Noch deutlicher ergibt sich die Selbständigkeit der Renten aus der Neufassung des Gesetzes nach dem Angestelltenversicherungs-Neuregelungsgesetz (AnVNG) vom 23. Februar 1957 (BGBl I 1957, 88). § 22 des jetzt Angestelltenrentenversicherungsgesetz (AnVG) genannten Gesetzes lautet:
"Rentenleistungen an Versicherte sind
1. Renten wegen Berufsunfähigkeit oder Erwerbsunfähigkeit
2. Ruhegeld nach Erreichen der Altersgrenze (Altersruhegeld)."
Gegenüber dem bisherigen Wortlaut ist die einleitende Zusammenfassung als "Ruhegeld" weggefallen. Es werden nunmehr zwei Versicherungsfälle unterschieden. Zunächst sind Rentenleistungen wegen Berufsunfähigkeit oder wegen Erwerbsunfähigkeit vorgesehen. Ihre sachlichen Voraussetzungen sind in § 23 AnVG geregelt, die zeitlichen - 60 Monate Versicherungszeit - in § 24 AnVG; sie können nach § 53 AnVG bei begründeter Besserungsaussicht auf Zeit gewährt bzw. bei Änderung der Verhältnisse nach § 63a. a. O. entzogen werden. Sodann ist ein Altersruhegeld vorgesehen. Seine Vorausetzungen, darunter insbesondere 180 Monate Versicherungszeit, enthält § 25 AnVG. Das Altersruhegeld als eine Rente, die nicht auf Zeit lautet, kann schon vom Begriff her nicht auf Zeit gewährt oder entzogen werden; es findet sein Ende durch den Tod des Berechtigten.

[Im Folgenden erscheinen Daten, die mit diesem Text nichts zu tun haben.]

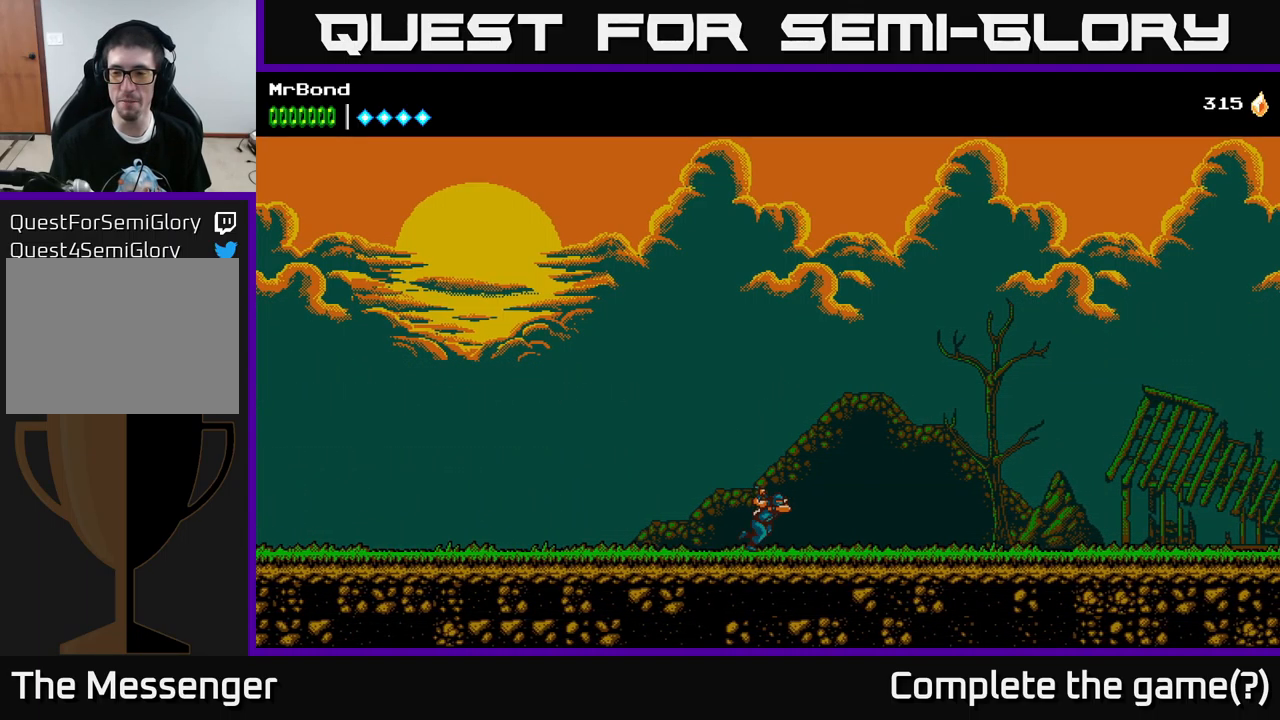
{"buttons": ["DPAD_RIGHT"], "left_stick": "center", "right_stick": "center", "events": []}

Somit ergibt sich, daß die verschiedenen Ansprüche aus § 26 AVG und § 22 AnVG rechtlich unabhängig nebeneinander stehen. Sie sind verschieden in ihren zeitlichen Voraussetzungen, in ihrer Entstehungsursache und in ihrem Ablauf. Daß sie rechtlich und wirtschaftlich in demselben Versicherungsverhältnis wurzeln und der Ertrag der gleichen Versicherungsbeiträge sind, ist demgegenüber unerheblich.
Somit ist die vom Steuerpflichtigen in den Streitjahren 1956 und 1957 bezogene Berufsunfähigkeitsrente gegenüber einem späteren Altersruhegeld selbständig. Sie findet ihr Ende durch seinen Tod oder dadurch, daß der Tatbestand des Altersruhegeldes eintritt, d. h. grundsätzlich mit der Vollendung des 65. Lebensjahres des Steuerpflichtigen. Die streitigen Bezüge sind mithin Erträge aus einer Leibrente, die auf bestimmte Zeit beschränkt ist (abgekürzte Leibrente) im Sinne der §§ 22 Nr. 1 Buchst. a letzter Satz EStG, 55 Abs. 2 EStDV. Da der Rentenbezug am 1. April 1955 begonnen hat und der Steuerpflichtige am ... Dezember 1964 das 65. Lebensjahr vollendete, ist die Dauer der Rente mit neun Jahren und demgemäß ihr Ertragsanteil mit 14 v. H. anzusetzen.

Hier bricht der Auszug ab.